WHAT THIS TASK INVOLVES:
Copy out each of the following lines word for word, changing nothing.

EXTRACTED DATA:

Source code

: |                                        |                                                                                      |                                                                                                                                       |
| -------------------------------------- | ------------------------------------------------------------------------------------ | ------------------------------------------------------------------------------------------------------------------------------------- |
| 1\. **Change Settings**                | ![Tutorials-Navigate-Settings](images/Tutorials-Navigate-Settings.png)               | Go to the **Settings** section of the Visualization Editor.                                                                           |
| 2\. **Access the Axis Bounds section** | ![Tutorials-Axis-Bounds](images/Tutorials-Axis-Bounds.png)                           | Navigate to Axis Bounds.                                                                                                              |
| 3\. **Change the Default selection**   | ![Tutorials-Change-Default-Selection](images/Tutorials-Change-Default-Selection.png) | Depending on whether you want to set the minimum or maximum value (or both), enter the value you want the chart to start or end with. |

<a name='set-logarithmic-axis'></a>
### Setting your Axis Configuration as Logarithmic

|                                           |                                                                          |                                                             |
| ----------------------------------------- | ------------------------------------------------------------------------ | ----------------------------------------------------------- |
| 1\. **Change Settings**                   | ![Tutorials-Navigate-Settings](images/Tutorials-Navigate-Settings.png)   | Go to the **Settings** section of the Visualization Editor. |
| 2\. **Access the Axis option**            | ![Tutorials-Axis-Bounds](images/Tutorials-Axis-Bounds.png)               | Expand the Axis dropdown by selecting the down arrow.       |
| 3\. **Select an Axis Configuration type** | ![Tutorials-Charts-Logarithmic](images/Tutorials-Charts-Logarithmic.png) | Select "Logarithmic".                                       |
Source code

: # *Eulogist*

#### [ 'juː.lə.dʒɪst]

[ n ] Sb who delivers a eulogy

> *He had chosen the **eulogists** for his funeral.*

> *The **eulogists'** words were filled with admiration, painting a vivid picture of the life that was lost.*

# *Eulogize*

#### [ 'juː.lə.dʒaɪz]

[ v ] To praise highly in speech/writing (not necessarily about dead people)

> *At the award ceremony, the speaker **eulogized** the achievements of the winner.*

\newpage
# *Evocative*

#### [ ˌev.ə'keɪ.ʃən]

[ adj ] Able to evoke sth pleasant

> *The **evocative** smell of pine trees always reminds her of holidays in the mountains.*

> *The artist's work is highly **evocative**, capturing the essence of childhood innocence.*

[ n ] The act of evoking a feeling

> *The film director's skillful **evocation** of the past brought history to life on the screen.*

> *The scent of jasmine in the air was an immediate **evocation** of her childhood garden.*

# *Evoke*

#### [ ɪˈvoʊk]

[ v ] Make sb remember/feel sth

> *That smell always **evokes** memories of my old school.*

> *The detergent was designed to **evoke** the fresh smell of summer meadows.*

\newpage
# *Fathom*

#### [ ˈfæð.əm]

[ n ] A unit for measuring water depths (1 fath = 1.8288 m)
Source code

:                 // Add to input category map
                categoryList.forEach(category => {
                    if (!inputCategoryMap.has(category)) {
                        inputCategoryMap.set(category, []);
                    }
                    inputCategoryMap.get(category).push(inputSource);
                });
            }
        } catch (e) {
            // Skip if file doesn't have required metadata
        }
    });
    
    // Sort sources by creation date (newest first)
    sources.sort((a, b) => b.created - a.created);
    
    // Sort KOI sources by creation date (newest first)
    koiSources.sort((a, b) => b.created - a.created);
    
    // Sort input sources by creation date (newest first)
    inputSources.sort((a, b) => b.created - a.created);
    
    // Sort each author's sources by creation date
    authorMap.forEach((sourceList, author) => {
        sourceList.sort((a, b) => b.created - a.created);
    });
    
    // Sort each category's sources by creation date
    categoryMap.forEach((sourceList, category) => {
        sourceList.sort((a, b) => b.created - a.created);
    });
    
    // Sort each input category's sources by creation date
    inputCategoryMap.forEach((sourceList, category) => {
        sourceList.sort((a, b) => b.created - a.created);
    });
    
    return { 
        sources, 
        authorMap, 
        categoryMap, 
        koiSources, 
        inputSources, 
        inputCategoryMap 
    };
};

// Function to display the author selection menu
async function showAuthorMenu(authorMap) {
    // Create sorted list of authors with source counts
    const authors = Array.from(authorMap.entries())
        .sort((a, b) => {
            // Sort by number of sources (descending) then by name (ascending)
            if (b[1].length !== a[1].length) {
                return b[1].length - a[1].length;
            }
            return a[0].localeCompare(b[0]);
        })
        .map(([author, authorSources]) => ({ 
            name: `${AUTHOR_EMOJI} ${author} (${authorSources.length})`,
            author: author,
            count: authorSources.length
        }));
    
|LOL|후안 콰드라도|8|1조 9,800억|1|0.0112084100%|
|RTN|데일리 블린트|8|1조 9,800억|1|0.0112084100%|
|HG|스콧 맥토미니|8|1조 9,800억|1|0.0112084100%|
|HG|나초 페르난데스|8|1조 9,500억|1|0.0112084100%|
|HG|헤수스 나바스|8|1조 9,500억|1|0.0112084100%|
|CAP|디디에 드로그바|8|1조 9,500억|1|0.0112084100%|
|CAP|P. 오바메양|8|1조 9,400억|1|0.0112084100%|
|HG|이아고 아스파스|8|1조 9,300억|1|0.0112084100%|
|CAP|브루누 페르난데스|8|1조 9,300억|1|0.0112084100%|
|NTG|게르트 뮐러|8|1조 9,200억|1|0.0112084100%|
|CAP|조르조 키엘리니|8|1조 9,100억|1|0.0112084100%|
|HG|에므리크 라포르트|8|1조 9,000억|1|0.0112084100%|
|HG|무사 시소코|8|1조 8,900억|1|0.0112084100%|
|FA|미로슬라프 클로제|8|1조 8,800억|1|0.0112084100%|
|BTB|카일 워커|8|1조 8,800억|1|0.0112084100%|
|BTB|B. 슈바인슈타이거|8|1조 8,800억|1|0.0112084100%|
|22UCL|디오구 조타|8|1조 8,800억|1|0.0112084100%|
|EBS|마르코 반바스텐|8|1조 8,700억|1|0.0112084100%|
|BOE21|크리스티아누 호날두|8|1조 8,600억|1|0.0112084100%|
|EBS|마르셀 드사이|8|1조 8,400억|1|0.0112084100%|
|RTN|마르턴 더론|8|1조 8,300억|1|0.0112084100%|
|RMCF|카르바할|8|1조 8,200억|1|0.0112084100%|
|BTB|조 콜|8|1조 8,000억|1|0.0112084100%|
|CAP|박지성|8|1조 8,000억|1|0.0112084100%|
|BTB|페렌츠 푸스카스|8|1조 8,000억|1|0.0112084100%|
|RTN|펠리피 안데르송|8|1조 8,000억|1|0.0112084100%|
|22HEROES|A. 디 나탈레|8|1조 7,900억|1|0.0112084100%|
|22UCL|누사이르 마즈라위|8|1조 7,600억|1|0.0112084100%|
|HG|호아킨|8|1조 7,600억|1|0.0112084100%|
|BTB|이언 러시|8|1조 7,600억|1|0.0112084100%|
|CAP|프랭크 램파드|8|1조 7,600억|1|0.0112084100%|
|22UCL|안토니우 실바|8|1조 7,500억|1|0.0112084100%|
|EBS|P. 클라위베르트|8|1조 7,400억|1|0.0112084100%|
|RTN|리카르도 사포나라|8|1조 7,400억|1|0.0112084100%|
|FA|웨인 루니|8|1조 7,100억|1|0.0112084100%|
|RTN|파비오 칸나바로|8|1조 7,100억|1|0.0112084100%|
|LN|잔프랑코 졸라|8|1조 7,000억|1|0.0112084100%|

EXPECTED ANSWER:
Source code

: |                                        |                                                                                      |                                                                                                                                       |
| -------------------------------------- | ------------------------------------------------------------------------------------ | ------------------------------------------------------------------------------------------------------------------------------------- |
| 1\. **Change Settings**                | ![Tutorials-Navigate-Settings](images/Tutorials-Navigate-Settings.png)               | Go to the **Settings** section of the Visualization Editor.                                                                           |
| 2\. **Access the Axis Bounds section** | ![Tutorials-Axis-Bounds](images/Tutorials-Axis-Bounds.png)                           | Navigate to Axis Bounds.                                                                                                              |
| 3\. **Change the Default selection**   | ![Tutorials-Change-Default-Selection](images/Tutorials-Change-Default-Selection.png) | Depending on whether you want to set the minimum or maximum value (or both), enter the value you want the chart to start or end with. |

<a name='set-logarithmic-axis'></a>
### Setting your Axis Configuration as Logarithmic

|                                           |                                                                          |                                                             |
| ----------------------------------------- | ------------------------------------------------------------------------ | ----------------------------------------------------------- |
| 1\. **Change Settings**                   | ![Tutorials-Navigate-Settings](images/Tutorials-Navigate-Settings.png)   | Go to the **Settings** section of the Visualization Editor. |
| 2\. **Access the Axis option**            | ![Tutorials-Axis-Bounds](images/Tutorials-Axis-Bounds.png)               | Expand the Axis dropdown by selecting the down arrow.       |
| 3\. **Select an Axis Configuration type** | ![Tutorials-Charts-Logarithmic](images/Tutorials-Charts-Logarithmic.png) | Select "Logarithmic".                                       |
Source code

: # *Eulogist*

#### [ 'juː.lə.dʒɪst]

[ n ] Sb who delivers a eulogy

> *He had chosen the **eulogists** for his funeral.*

> *The **eulogists'** words were filled with admiration, painting a vivid picture of the life that was lost.*

# *Eulogize*

#### [ 'juː.lə.dʒaɪz]

[ v ] To praise highly in speech/writing (not necessarily about dead people)

> *At the award ceremony, the speaker **eulogized** the achievements of the winner.*

\newpage
# *Evocative*

#### [ ˌev.ə'keɪ.ʃən]

[ adj ] Able to evoke sth pleasant

> *The **evocative** smell of pine trees always reminds her of holidays in the mountains.*

> *The artist's work is highly **evocative**, capturing the essence of childhood innocence.*

[ n ] The act of evoking a feeling

> *The film director's skillful **evocation** of the past brought history to life on the screen.*

> *The scent of jasmine in the air was an immediate **evocation** of her childhood garden.*

# *Evoke*

#### [ ɪˈvoʊk]

[ v ] Make sb remember/feel sth

> *That smell always **evokes** memories of my old school.*

> *The detergent was designed to **evoke** the fresh smell of summer meadows.*

\newpage
# *Fathom*

#### [ ˈfæð.əm]

[ n ] A unit for measuring water depths (1 fath = 1.8288 m)
Source code

:                 // Add to input category map
                categoryList.forEach(category => {
                    if (!inputCategoryMap.has(category)) {
                        inputCategoryMap.set(category, []);
                    }
                    inputCategoryMap.get(category).push(inputSource);
                });
            }
        } catch (e) {
            // Skip if file doesn't have required metadata
        }
    });
    
    // Sort sources by creation date (newest first)
    sources.sort((a, b) => b.created - a.created);
    
    // Sort KOI sources by creation date (newest first)
    koiSources.sort((a, b) => b.created - a.created);
    
    // Sort input sources by creation date (newest first)
    inputSources.sort((a, b) => b.created - a.created);
    
    // Sort each author's sources by creation date
    authorMap.forEach((sourceList, author) => {
        sourceList.sort((a, b) => b.created - a.created);
    });
    
    // Sort each category's sources by creation date
    categoryMap.forEach((sourceList, category) => {
        sourceList.sort((a, b) => b.created - a.created);
    });
    
    // Sort each input category's sources by creation date
    inputCategoryMap.forEach((sourceList, category) => {
        sourceList.sort((a, b) => b.created - a.created);
    });
    
    return { 
        sources, 
        authorMap, 
        categoryMap, 
        koiSources, 
        inputSources, 
        inputCategoryMap 
    };
};

// Function to display the author selection menu
async function showAuthorMenu(authorMap) {
    // Create sorted list of authors with source counts
    const authors = Array.from(authorMap.entries())
        .sort((a, b) => {
            // Sort by number of sources (descending) then by name (ascending)
            if (b[1].length !== a[1].length) {
                return b[1].length - a[1].length;
            }
            return a[0].localeCompare(b[0]);
        })
        .map(([author, authorSources]) => ({ 
            name: `${AUTHOR_EMOJI} ${author} (${authorSources.length})`,
            author: author,
            count: authorSources.length
        }));
    
|LOL|후안 콰드라도|8|1조 9,800억|1|0.0112084100%|
|RTN|데일리 블린트|8|1조 9,800억|1|0.0112084100%|
|HG|스콧 맥토미니|8|1조 9,800억|1|0.0112084100%|
|HG|나초 페르난데스|8|1조 9,500억|1|0.0112084100%|
|HG|헤수스 나바스|8|1조 9,500억|1|0.0112084100%|
|CAP|디디에 드로그바|8|1조 9,500억|1|0.0112084100%|
|CAP|P. 오바메양|8|1조 9,400억|1|0.0112084100%|
|HG|이아고 아스파스|8|1조 9,300억|1|0.0112084100%|
|CAP|브루누 페르난데스|8|1조 9,300억|1|0.0112084100%|
|NTG|게르트 뮐러|8|1조 9,200억|1|0.0112084100%|
|CAP|조르조 키엘리니|8|1조 9,100억|1|0.0112084100%|
|HG|에므리크 라포르트|8|1조 9,000억|1|0.0112084100%|
|HG|무사 시소코|8|1조 8,900억|1|0.0112084100%|
|FA|미로슬라프 클로제|8|1조 8,800억|1|0.0112084100%|
|BTB|카일 워커|8|1조 8,800억|1|0.0112084100%|
|BTB|B. 슈바인슈타이거|8|1조 8,800억|1|0.0112084100%|
|22UCL|디오구 조타|8|1조 8,800억|1|0.0112084100%|
|EBS|마르코 반바스텐|8|1조 8,700억|1|0.0112084100%|
|BOE21|크리스티아누 호날두|8|1조 8,600억|1|0.0112084100%|
|EBS|마르셀 드사이|8|1조 8,400억|1|0.0112084100%|
|RTN|마르턴 더론|8|1조 8,300억|1|0.0112084100%|
|RMCF|카르바할|8|1조 8,200억|1|0.0112084100%|
|BTB|조 콜|8|1조 8,000억|1|0.0112084100%|
|CAP|박지성|8|1조 8,000억|1|0.0112084100%|
|BTB|페렌츠 푸스카스|8|1조 8,000억|1|0.0112084100%|
|RTN|펠리피 안데르송|8|1조 8,000억|1|0.0112084100%|
|22HEROES|A. 디 나탈레|8|1조 7,900억|1|0.0112084100%|
|22UCL|누사이르 마즈라위|8|1조 7,600억|1|0.0112084100%|
|HG|호아킨|8|1조 7,600억|1|0.0112084100%|
|BTB|이언 러시|8|1조 7,600억|1|0.0112084100%|
|CAP|프랭크 램파드|8|1조 7,600억|1|0.0112084100%|
|22UCL|안토니우 실바|8|1조 7,500억|1|0.0112084100%|
|EBS|P. 클라위베르트|8|1조 7,400억|1|0.0112084100%|
|RTN|리카르도 사포나라|8|1조 7,400억|1|0.0112084100%|
|FA|웨인 루니|8|1조 7,100억|1|0.0112084100%|
|RTN|파비오 칸나바로|8|1조 7,100억|1|0.0112084100%|
|LN|잔프랑코 졸라|8|1조 7,000억|1|0.0112084100%|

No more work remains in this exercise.